7.3.De rechtbank is gezien het vorenstaande van oordeel dat de in de psychiatrische rapportage vermelde eindconclusie dat er bij eiser sprake is van drugsmisbruik in ruime zin, niet concludent is, zodanig dat verweerder zich daarop niet heeft mogen baseren.
8. Het standpunt van verweerder in het bestreden besluit dat er bij eiser geen sprake is van louter medicinaal cannabisgebruik omdat eiser de cannabis in niet-voorgeschreven olievorm inneemt, met welk standpunt verweerder – zo begrijpt de rechtbank – tracht te voorzien in de leemte die de psychiatrische rapportage op dit punt bevat, leidt niet tot een ander oordeel. Nog daargelaten dat het niet aan verweerder is om een leemte als hier aan de orde in een psychiatrische rapportage op te vullen, maar aan de psychiater zelf (eventueel op verzoek van verweerder), overweegt de rechtbank hiertoe dat verweerder dit standpunt niet heeft kunnen innemen zonder, eerst, zich nader op de hoogte te stellen van de concrete gebruikswijze van cannabis door eiser en de concrete afspraken die hij hierover met zijn huisarts heeft gemaakt (zie in dit verband overweging 5.1.) en, vervolgens, zich door een ter zake deskundige te laten adviseren over de vraag of het specifieke gebruik van eiser al dan niet kan worden aangemerkt als uitsluitend medicinaal cannabisgebruik.
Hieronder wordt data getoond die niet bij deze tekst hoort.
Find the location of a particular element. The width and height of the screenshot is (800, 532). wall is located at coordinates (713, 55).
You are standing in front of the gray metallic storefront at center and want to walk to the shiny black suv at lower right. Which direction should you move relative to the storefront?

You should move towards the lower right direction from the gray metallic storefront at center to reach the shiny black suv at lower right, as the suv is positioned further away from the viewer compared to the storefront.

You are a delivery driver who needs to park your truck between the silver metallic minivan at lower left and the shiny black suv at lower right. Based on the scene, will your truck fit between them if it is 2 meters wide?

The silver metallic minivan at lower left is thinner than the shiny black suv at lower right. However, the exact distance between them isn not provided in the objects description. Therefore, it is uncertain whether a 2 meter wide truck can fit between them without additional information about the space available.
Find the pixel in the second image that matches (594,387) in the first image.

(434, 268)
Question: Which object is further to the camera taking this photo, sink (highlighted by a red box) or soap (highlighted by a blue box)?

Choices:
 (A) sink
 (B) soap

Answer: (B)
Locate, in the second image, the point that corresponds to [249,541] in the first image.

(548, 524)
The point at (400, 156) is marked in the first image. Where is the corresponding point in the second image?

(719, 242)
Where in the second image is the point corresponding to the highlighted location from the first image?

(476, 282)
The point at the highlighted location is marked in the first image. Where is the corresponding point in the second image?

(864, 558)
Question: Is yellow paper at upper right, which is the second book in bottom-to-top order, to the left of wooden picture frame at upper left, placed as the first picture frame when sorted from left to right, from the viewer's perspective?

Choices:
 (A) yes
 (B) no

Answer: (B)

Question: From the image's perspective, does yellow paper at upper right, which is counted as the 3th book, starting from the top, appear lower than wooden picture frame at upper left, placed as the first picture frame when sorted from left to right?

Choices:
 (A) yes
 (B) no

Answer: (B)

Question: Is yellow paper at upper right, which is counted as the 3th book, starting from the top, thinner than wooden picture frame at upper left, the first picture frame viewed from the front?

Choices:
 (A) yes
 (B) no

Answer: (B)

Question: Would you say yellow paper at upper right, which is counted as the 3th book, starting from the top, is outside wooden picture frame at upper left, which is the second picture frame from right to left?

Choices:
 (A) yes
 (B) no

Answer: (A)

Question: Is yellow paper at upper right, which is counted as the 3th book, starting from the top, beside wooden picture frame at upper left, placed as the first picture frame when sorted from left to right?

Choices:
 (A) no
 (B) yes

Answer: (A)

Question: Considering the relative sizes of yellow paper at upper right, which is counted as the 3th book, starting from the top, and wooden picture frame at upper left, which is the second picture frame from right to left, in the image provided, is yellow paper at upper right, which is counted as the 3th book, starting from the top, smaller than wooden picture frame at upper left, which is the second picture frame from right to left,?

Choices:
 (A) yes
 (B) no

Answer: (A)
In dit verband overweegt de rechtbank dat het gebruik van medicinale cannabis in zijn algemeenheid, maar zeker als de cannabis wordt gebruikt op de door eiser beschreven wijze, een grijs gebied en delicate materie betreft en dat (mede daarom) voor een oordeel als hier moet worden gegeven specialistische – medische en/of farmaceutische – kennis nodig is, waarover verweerder, evenals de rechtbank, niet zelf beschikt. Verweerder heeft dergelijk onderzoek niet (laten) verricht(en).
9. Op grond van het voorgaande komt de rechtbank tot het oordeel dat het bestreden besluit niet zorgvuldig is voorbereid en niet deugdelijk is gemotiveerd en daarom niet in stand kan blijven.
10. Het beroep is gegrond. De rechtbank zal het bestreden besluit vernietigen wegens strijd met de artikelen 3:2 en 7:12 van de Awb.
11. De rechtbank ziet geen mogelijkheid de rechtsgevolgen van het bestreden besluit in stand te laten, nu de hiervoor vermelde gebreken niet in de beroepsfase door verweerder zijn hersteld. Ook ziet de rechtbank geen aanleiding om zelf in de zaak te voorzien, nu het primair aan verweerder is om de rijgeschiktheid van eiser te (laten) onderzoeken en beoordelen. De rechtbank ziet evenmin aanleiding voor het toepassen van een bestuurlijke lus, omdat, gelet op de aard van de gebreken, de wijze waarop deze moeten worden hersteld en de aard en vorm van een eventuele vervolgprocedure bij een nieuw voor eiser ongunstig besluit, niet valt in te zien dat eiser op die manier eerder uitsluitsel krijgt in zijn zaak dan als verweerder de opdracht wordt gegeven een nieuwe beslissing op het bezwaar te nemen met inachtneming van de wettelijke beslistermijn. De rechtbank zal verweerder dan ook opdragen, met inachtneming van deze uitspraak, een nieuwe beslissing te nemen op het bezwaar. In dit verband merkt de rechtbank op dat indien verweerder in het nieuw te nemen besluit de ongeldigverklaring van het rijbewijs van eiser wil handhaven op de grond dat er sprake is van drugsmisbruik (paragraaf 8.8. van Regeling eisen geschiktheid 2000), hij dit besluit dient te baseren op een nieuwe/aanvullende psychiatrische rapportage, waarin wordt betrokken een door een ter zake deskundige gegeven en op de specifieke situatie van eiser toegespitst oordeel (zie overweging 8.) aangaande de vraag of er sprake is van uitsluitend medicinaal cannabisgebruik door eiser.
12. Omdat de rechtbank het beroep gegrond verklaart, bepaalt zij dat verweerder aan eiser het door hem betaalde griffierecht van € 178,- moet vergoeden.
13. Om dezelfde reden ziet de rechtbank ook aanleiding verweerder te veroordelen in de door eiser in beroep gemaakte proceskosten. Deze kosten stelt de rechtbank op grond van het Besluit proceskosten bestuursrecht voor de door een derde beroepsmatig verleende rechtsbijstand vast op € 1.496,- (1 punt voor het indienen van het beroepschrift en 1 punt voor het verschijnen ter zitting, met een waarde per punt van € 748,- en wegingsfactor 1).